Tous sont accusés par le gouvernement d'être proches du mouvement religieux du prédicateur musulman Fethullah Gülen, exilé aux Etats-Unis. M. Erdogan reproche à son ancien allié d'avoir manipulé pour lui nuire une enquête ouverte en décembre sur un vaste scandale de corruption l'impliquant avec son entourage.

- Purges -

L'essentiel des éléments à charge visant le Premier ministre et son gouvernement ont été obtenus par des écoutes téléphoniques et publiés sur les réseaux sociaux.

M. Erdogan, qui a farouchement nié toutes ces accusations, a d'ores et déjà congédié des milliers de policiers et de procureurs, soupçonnés d'être proches de M. Gülen.

Vendredi, il a affirmé que cette enquête allait s'élargir et ajouté qu'il n'accepterait pas d'excuses des proches de M. Gülen tant qu'il exercerait ses fonctions de Premier ministre.

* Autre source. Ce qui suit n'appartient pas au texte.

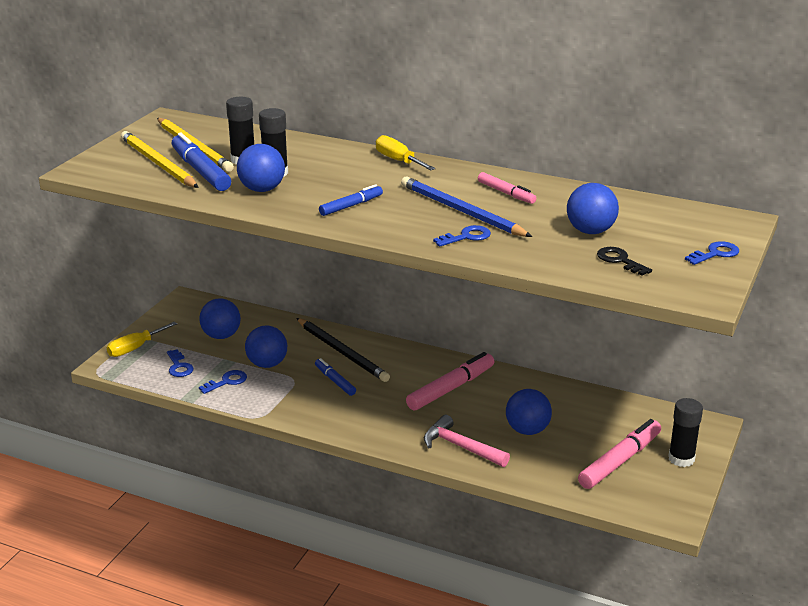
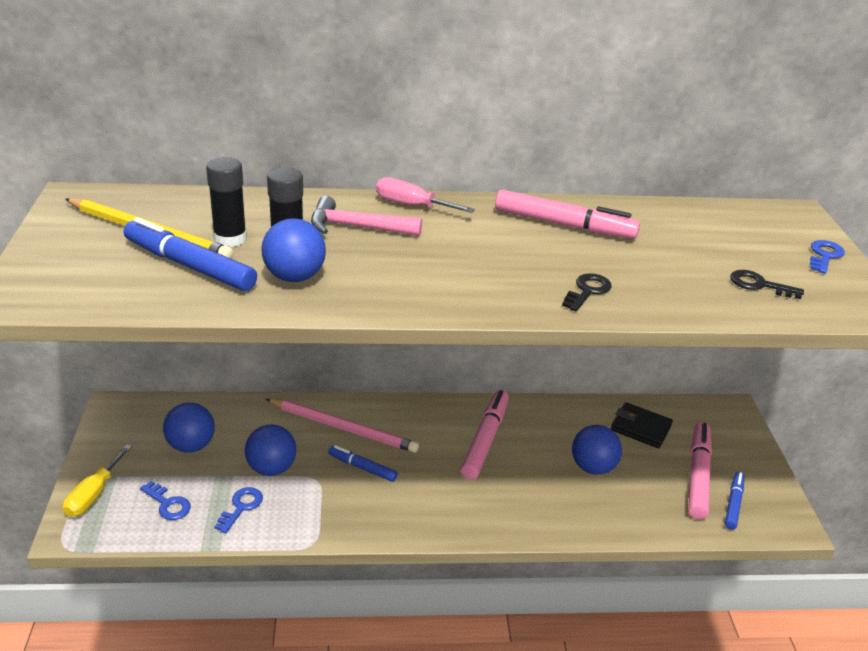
camera: 30 degrees left, 5 degrees up
yellow pencil [121,131,199,188] -> none
black pencil [296,318,390,382] -> pink pencil [266,399,419,453]
blue marker [319,184,383,216] -> blue marker moved to [725,472,744,530]
yellow screwdriver [376,135,436,170] -> pink screwdriver [376,177,475,213]
blue pencil [401,177,532,237] -> none
pink hammer [424,415,510,467] -> pink hammer moved to [311,196,422,236]
blue key [433,225,491,247] -> black key [562,273,611,311]
pink marker [478,172,536,204] -> pink marker [495,190,640,239], size x1.72
blue ball [567,183,619,234] -> none
black glue stick [668,398,703,467] -> none
none -> black wallet [611,402,673,448]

Le chef du principal parti d'opposition, le Parti républicain du peuple (CHP, social-démocrate), a dénoncé mardi le calendrier très politique de cette deuxième vague d'arrestation dans les rangs de la police.

"Si un +Etat parallèle+ existe vraiment, celui qui dirige le pays doit en être tenu pour responsable", a accusé le président du CHP, Kemal Kiliçdaroglu, devant la presse. "Erdogan pense que le peuple va oublier (les accusations de corruption qui pèsent sur lui, ndlr) à cause des élections. Mais il n'y échappera pas", a-t-il ajouté.

Agé de 72 ans, Fethullah Gülen vit depuis 1999 en Pennsylvanie (est des Etats-Unis), d'où il dirige un puissant mouvement socio-religieux qui compterait plusieurs millions de membres, influents dans la police et la magistrature turque.

Dans un nouveau message vidéo diffusé mardi sur plusieurs sites internet, M. Gülen a une nouvelle fois nié tout complot contre le gouvernement turc et son chef.

"Que Dieu maudisse (...) ceux qui, quels qu'ils soient, constituent un gang, une bande ou veulent causer du tort à ce pays", a-t-il lancé.